Grove published two books of sketches and impressions, Over Prairie Trails (1922) and The Turn of the Year (1923), before he published his first novel, Settlers of the Marsh. It was the outcome of a long labor in which the novel was first written as a trilogy which Grove intended to entitle “Pioneers.” Publishers told him that it was impossible to sell works of this length, so he painstakingly reduced the three volumes to one, skillfully indicating the passing of years and compressing the action of the plot.
The novel caused a furor on publication and did not sell well, for it outraged the morality of the period.

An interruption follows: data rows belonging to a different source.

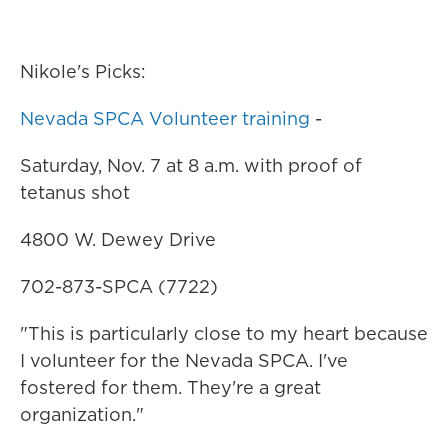
Nikole's Picks:
Nevada SPCA Volunteer training
-
Saturday, Nov. 7 at 8 a.m. with proof of
tetanus shot
4800 W. Dewey Drive
702-873-SPCA (7722)
"This is particularly close to my heart because
I volunteer for the Nevada SPCA. I've
fostered for them. They're a great
organization."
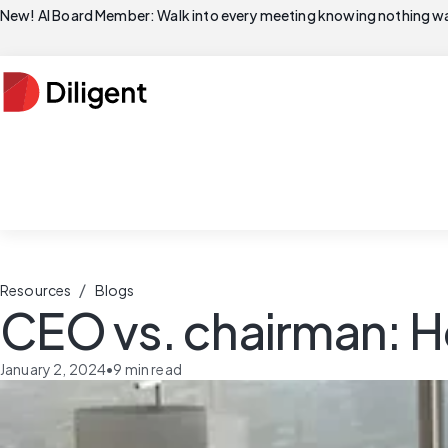
New! AI Board Member: Walk into every meeting knowing nothing wa
/
Resources
Blogs
CEO vs. chairman: H
January 2, 2024
•
9
min read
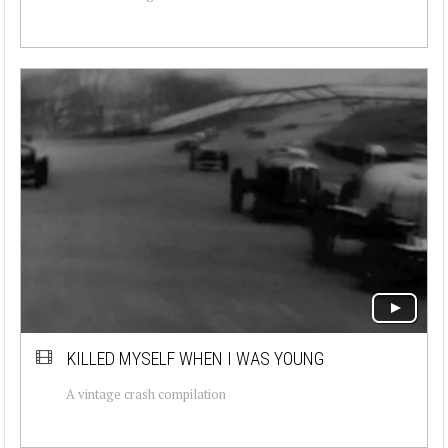
KILLED MYSELF WHEN I WAS YOUNG
A vintage crash compilation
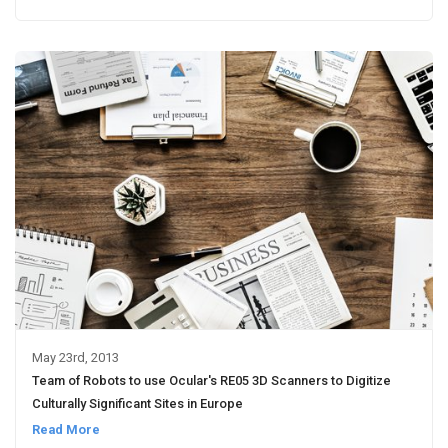
May 23rd, 2013
Team of Robots to use Ocular's RE05 3D Scanners to Digitize
Culturally Significant Sites in Europe
Read More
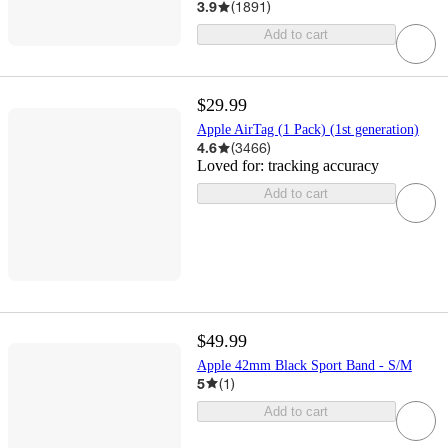
3.9
(
1891
)
Add to cart
$29.99
Apple AirTag (1 Pack) (1st generation)
4.6
(
3466
)
Loved for:
tracking accuracy
Add to cart
$49.99
Apple 42mm Black Sport Band - S/M
5
(
1
)
Add to cart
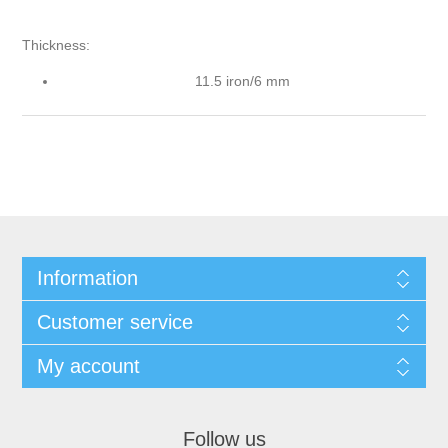
Thickness:
11.5 iron/6 mm
Information
Customer service
My account
Follow us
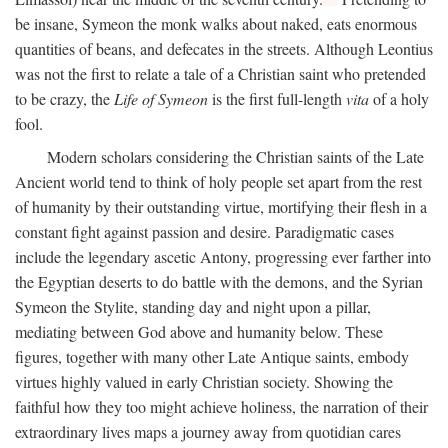
be insane, Symeon the monk walks about naked, eats enormous
quantities of beans, and defecates in the streets. Although Leontius
was not the first to relate a tale of a Christian saint who pretended
to be crazy, the
Life of Symeon
is the first full-length
vita
of a holy
fool.
Modern scholars considering the Christian saints of the Late
Ancient world tend to think of holy people set apart from the rest
of humanity by their outstanding virtue, mortifying their flesh in a
constant fight against passion and desire. Paradigmatic cases
include the legendary ascetic Antony, progressing ever farther into
the Egyptian deserts to do battle with the demons, and the Syrian
Symeon the Stylite, standing day and night upon a pillar,
mediating between God above and humanity below. These
figures, together with many other Late Antique saints, embody
virtues highly valued in early Christian society. Showing the
faithful how they too might achieve holiness, the narration of their
extraordinary lives maps a journey away from quotidian cares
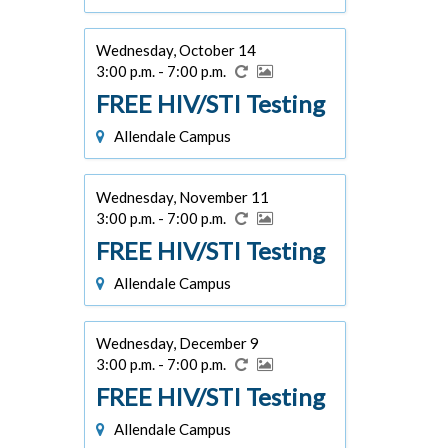
Wednesday, October 14
3:00 p.m. - 7:00 p.m.
FREE HIV/STI Testing
Allendale Campus
Wednesday, November 11
3:00 p.m. - 7:00 p.m.
FREE HIV/STI Testing
Allendale Campus
Wednesday, December 9
3:00 p.m. - 7:00 p.m.
FREE HIV/STI Testing
Allendale Campus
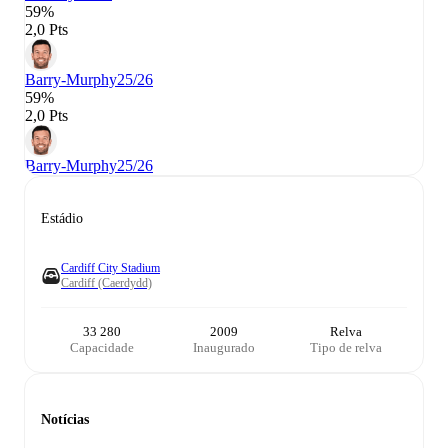
59%
2,0 Pts
Barry-Murphy
25/26
59%
2,0 Pts
Barry-Murphy
25/26
Estádio
Cardiff City Stadium
Cardiff (Caerdydd)
33 280
2009
Relva
Capacidade
Inaugurado
Tipo de relva
Notícias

Settlers of the Marsh was a complete break from previous Canadian fiction, which had been dominated by sentimental romanticism. Reviewers branded the novel obscene and filthy because Grove dealt with sexual matters and passion in a fashion that for its time was exceptionally frank and revealing. Grove suffered from being a writer in a critical climate that was not ready for passion and frankness.
Recent research has revealed that in Europe, Grove had been a writer and translator named Felix Paul Greve. He had had financial difficulties and had been imprisoned for fraud. To escape his past, he had faked his death and migrated to Canada, and he lived and wrote under an assumed name. He could not, however, change the literary climate of his adopted land, and he never achieved the success he deserved. He is now seen as one of the true pioneers of Canadian literature.